Apanya yang enak? Hitung-hitung, cuma harganya yang “enak”. Seluruhnya Dua Ratus, … Ribu Rupiah! (itu di akhir tahun 1994) Begitu cerita Pak Arif.
Alangkah jauh lebih enaknya petai bakar dengan kecap, atau sop kaki kambing. Nasinya sebakul, ketimbang lauk-pauknya. Melihat masakan yang masih mengepul dipajang di warteg, menghirup harumnya
masakan di kedai-kedai di Roxi, di Pecenongan, saya menjadi lapar, katanya. Andaikan rejeki nomplok, dikirimi poswesel dengan jumlah uang sebesar itu, saya sekeluarga bisa dua puluh kali pesta makan sangat enak, ketimbang sekali makan disitu yang tidak enak. Maksudnya tidak, atau kurang disukai, serta terlalu berlebihan. Atau … membelikan sebuah sepeda gunung!!!

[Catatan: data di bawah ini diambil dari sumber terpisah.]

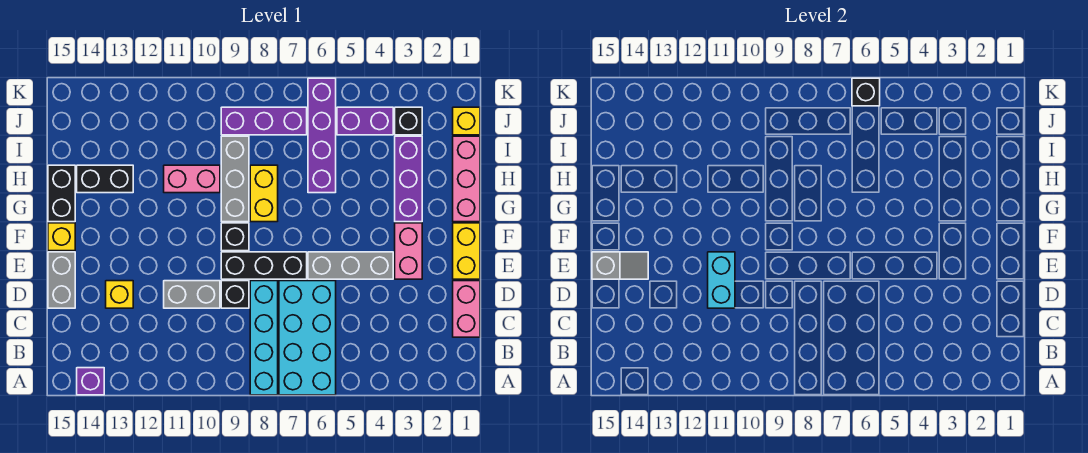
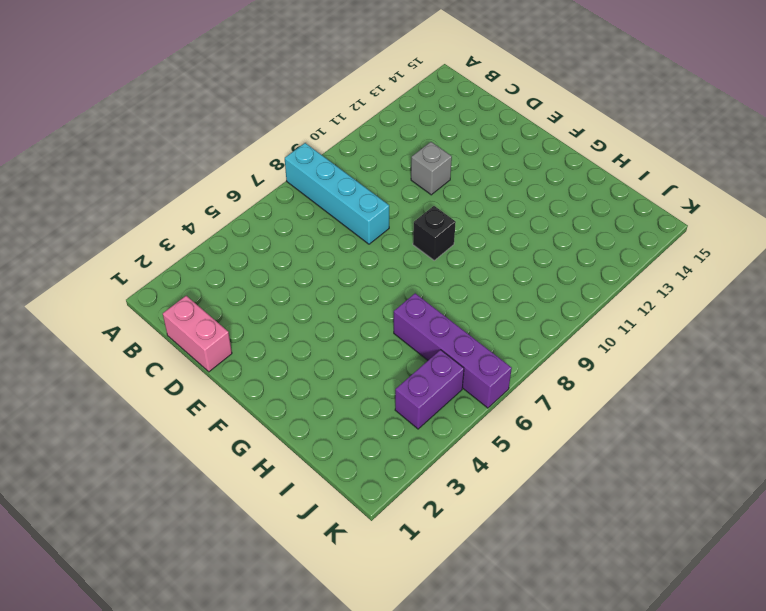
grey 1x1 brick [411,142,452,195] -> grey 1x2 brick [164,281,220,308]
none -> cyan 2x4 brick [279,281,336,395]
none -> purple 1x1 brick [77,368,104,395]
none -> black 1x1 brick [221,281,249,308]

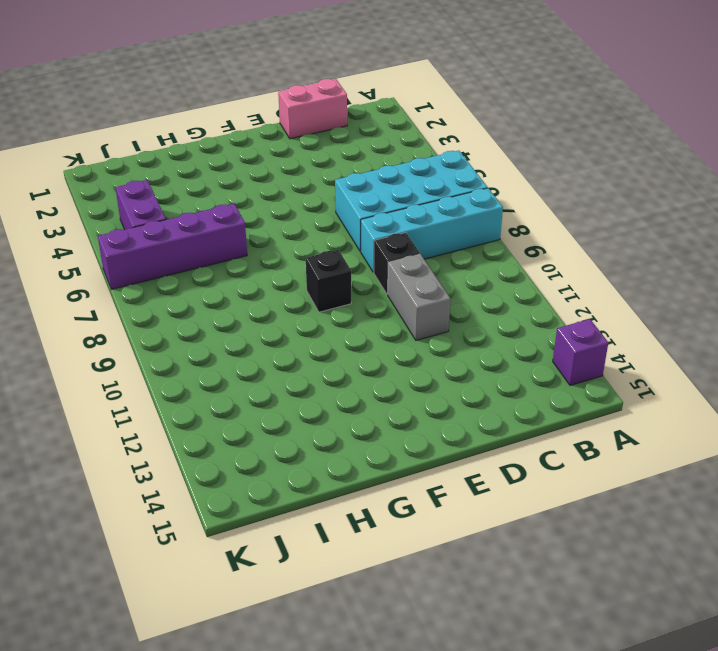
none -> yellow 1x1 brick [106,281,133,308]
none -> grey 1x2 brick [48,252,75,308]
none -> yellow 1x2 brick [453,223,480,279]

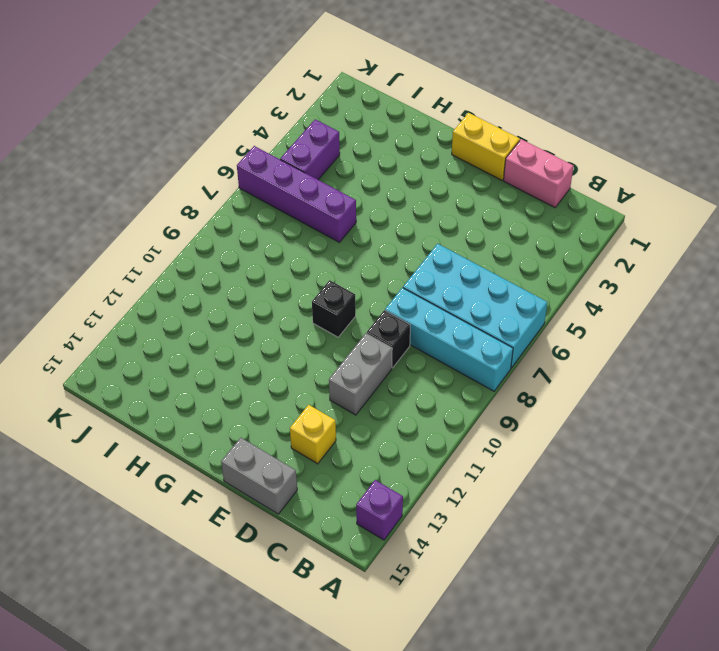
none -> pink 1x2 brick [395,223,422,279]
none -> grey 1x3 brick [308,252,393,279]
none -> black 1x3 brick [221,252,307,279]

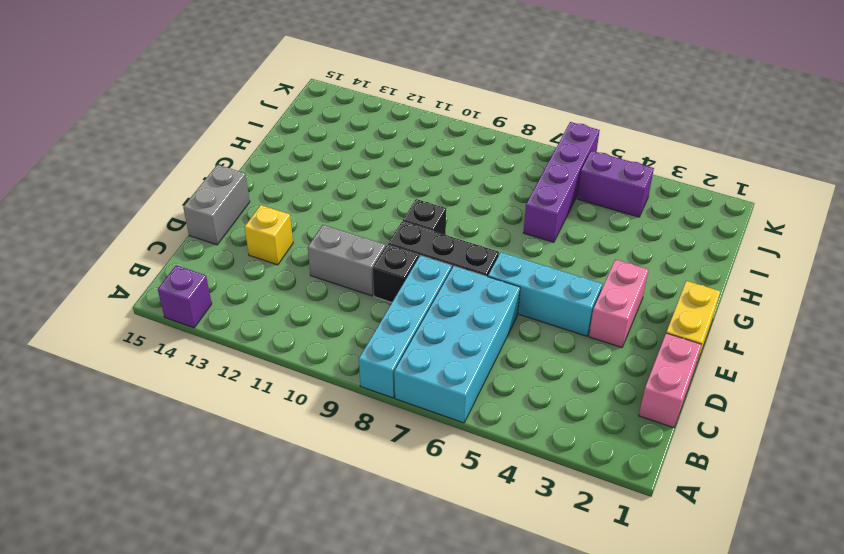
cyan 1x3 brick [488,252,602,336] -> grey 1x3 brick [308,252,393,279]
none -> yellow 1x1 brick [48,223,75,251]
none -> pink 1x3 brick [453,136,480,222]
none -> purple 1x3 brick [395,136,422,222]

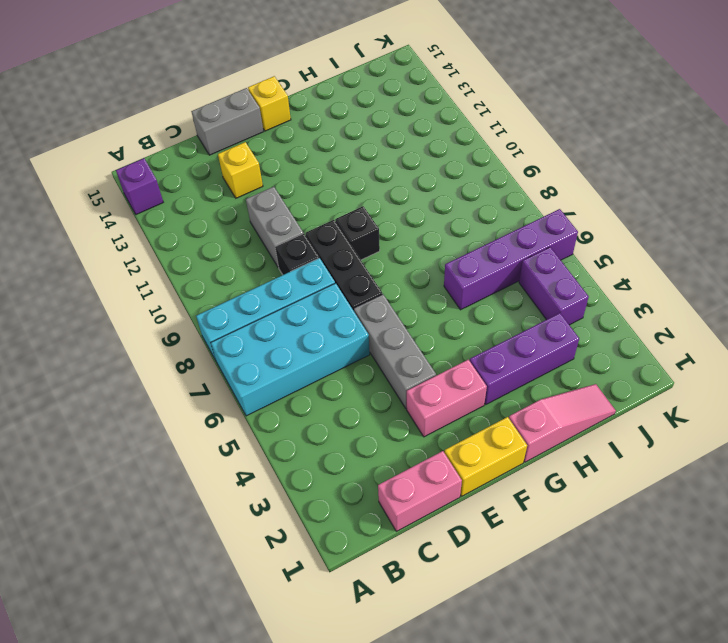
pink 1x3 slope [509,384,616,462] -> pink 1x3 brick [453,136,480,222]
none -> yellow 1x2 brick [250,165,278,222]
none -> grey 1x3 brick [221,136,249,222]
none -> black 1x2 brick [48,165,75,222]

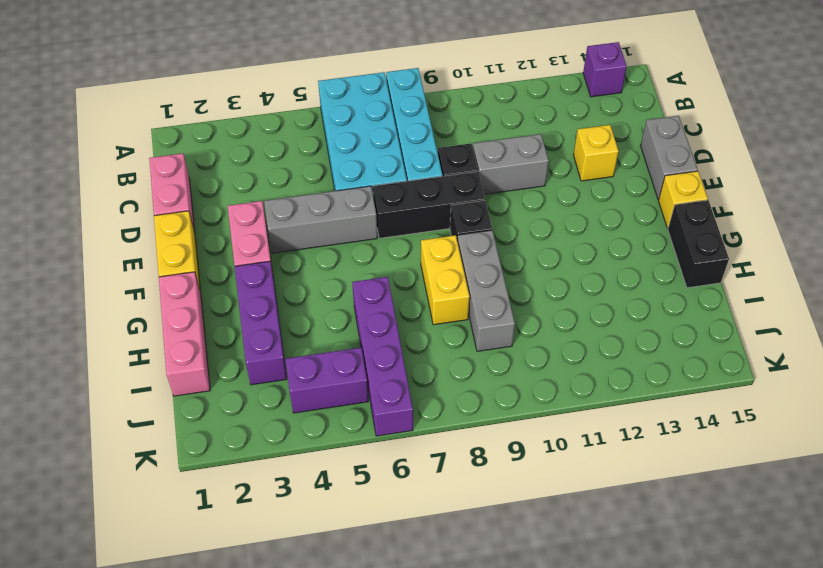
none -> pink 1x2 brick [164,165,220,193]
none -> black 1x2 brick [77,165,133,193]
none -> yellow 1x1 brick [453,107,480,135]

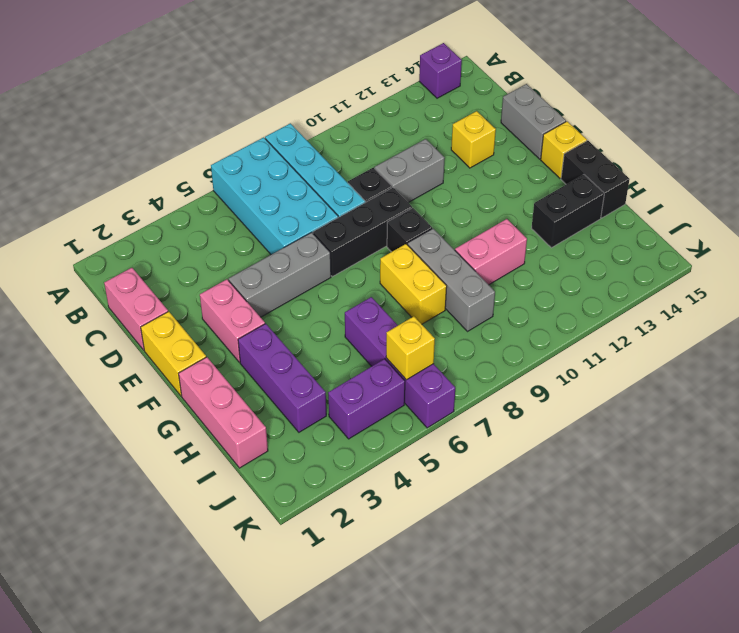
yellow 1x1 brick [386,316,435,380] -> yellow 1x1 brick moved to [453,107,480,135]
none -> black 1x1 brick [395,107,422,135]
none -> purple 1x3 brick [221,107,307,135]
none -> cyan 1x2 brick [708,252,735,308]

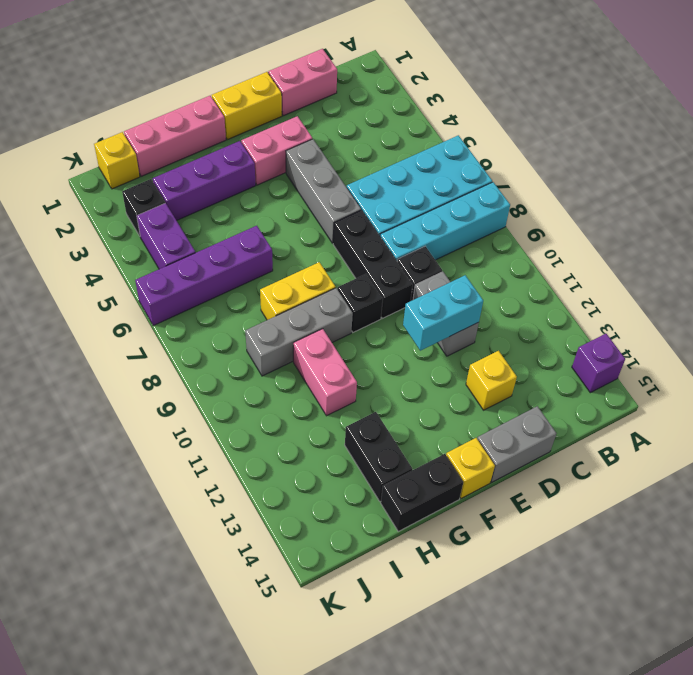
none -> purple 1x3 brick [221,107,307,135]
none -> grey 1x2 slope [592,252,648,279]
none -> black 1x1 brick [852,78,880,106]

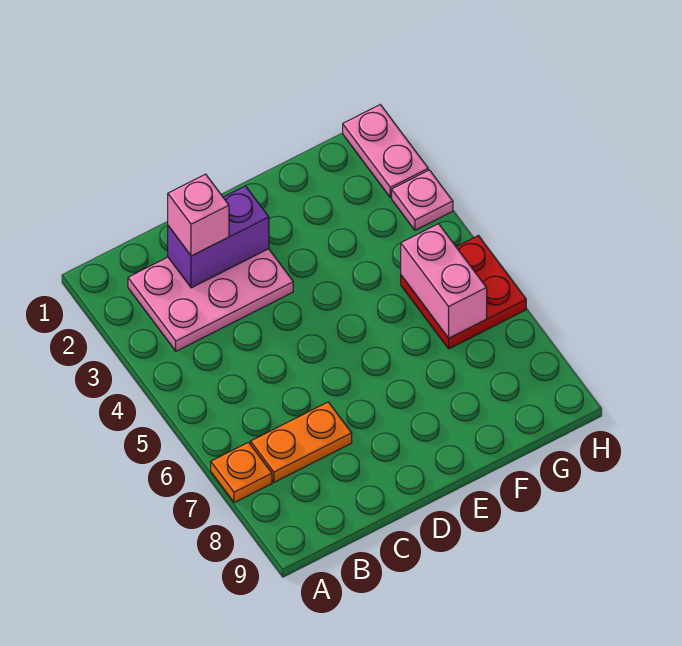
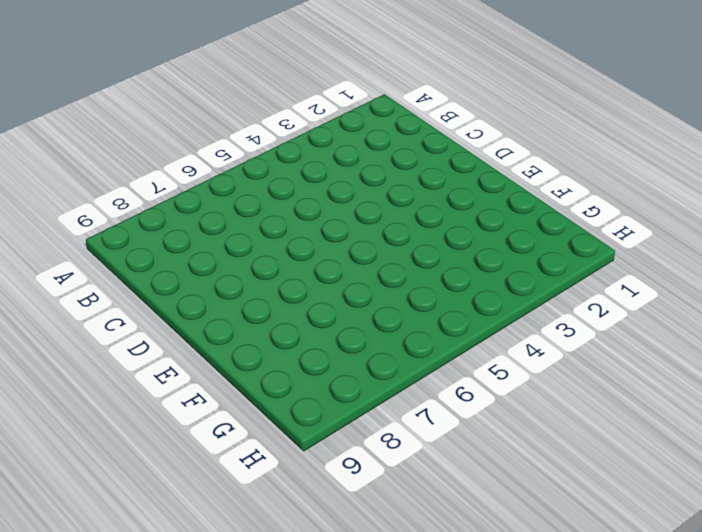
none -> orange 1x1 plate [211,442,272,503]
none -> pink 2x3 plate [128,249,293,351]

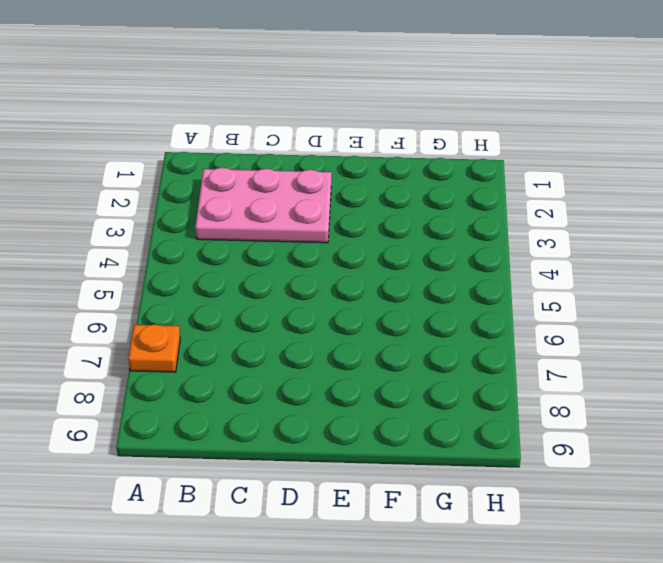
none -> orange 1x2 plate [251,402,352,482]
none -> red 2x2 plate [401,236,526,349]

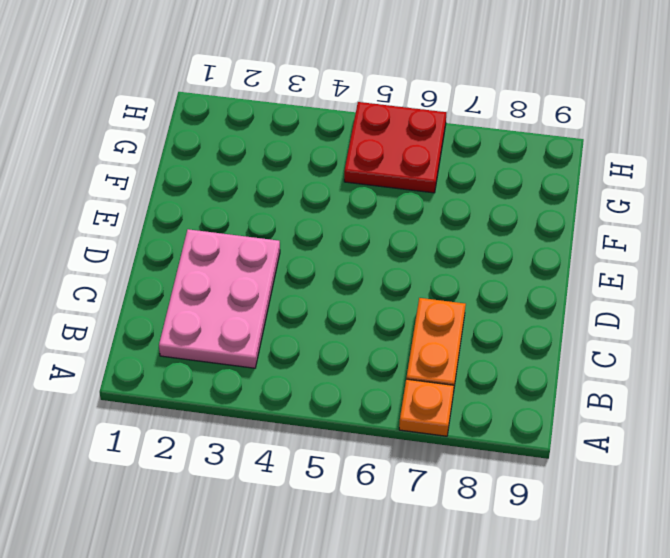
none -> pink 1x2 plate [343,105,428,198]
none -> pink 1x1 plate [392,170,453,230]

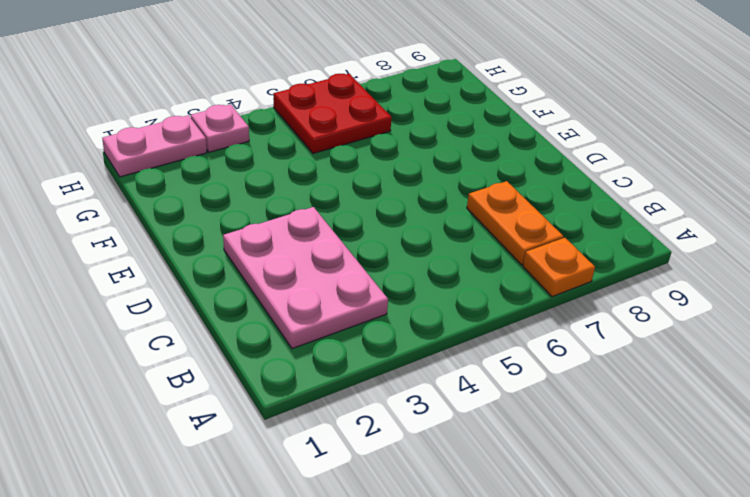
none -> purple 1x2 brick [168,186,269,288]
none -> pink 1x2 brick [401,224,487,338]

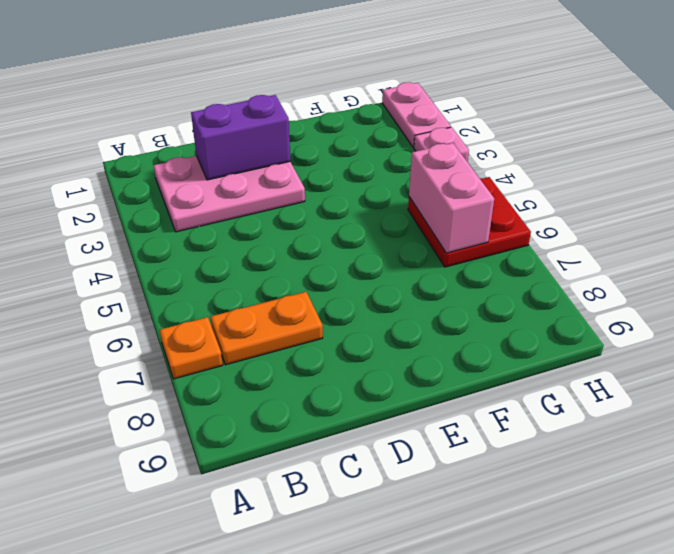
none -> pink 1x1 brick [168,174,229,256]

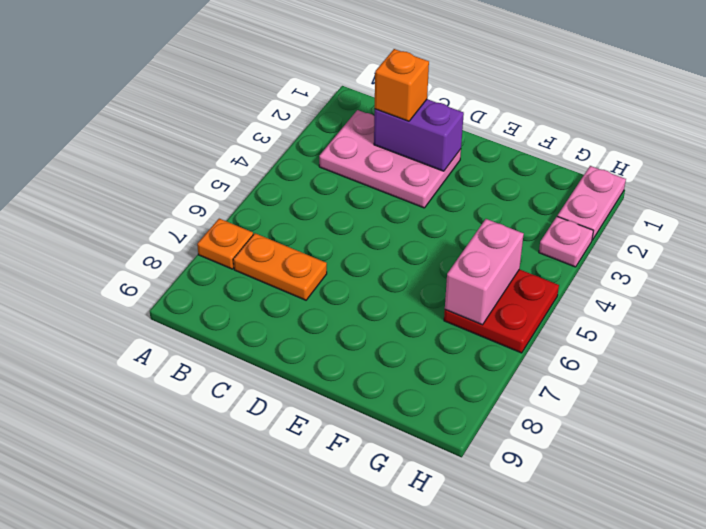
orange 1x1 brick [375,49,429,121] -> pink 1x1 brick [168,174,229,256]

Maklum, kalau orang bilang, warga kecil berselera norak, kampungan. Benar, makan di restoran sekelas ini memang banyak kelebihannya. Lalu Pak Arif dengan mata jenaka berbisik pada saya: ”Yang lebih, ngga enaknya. Apalagi kalau kena bayar. Pak. Pegawai Negeri sekeluarga tentu mesti puasa sebulan.”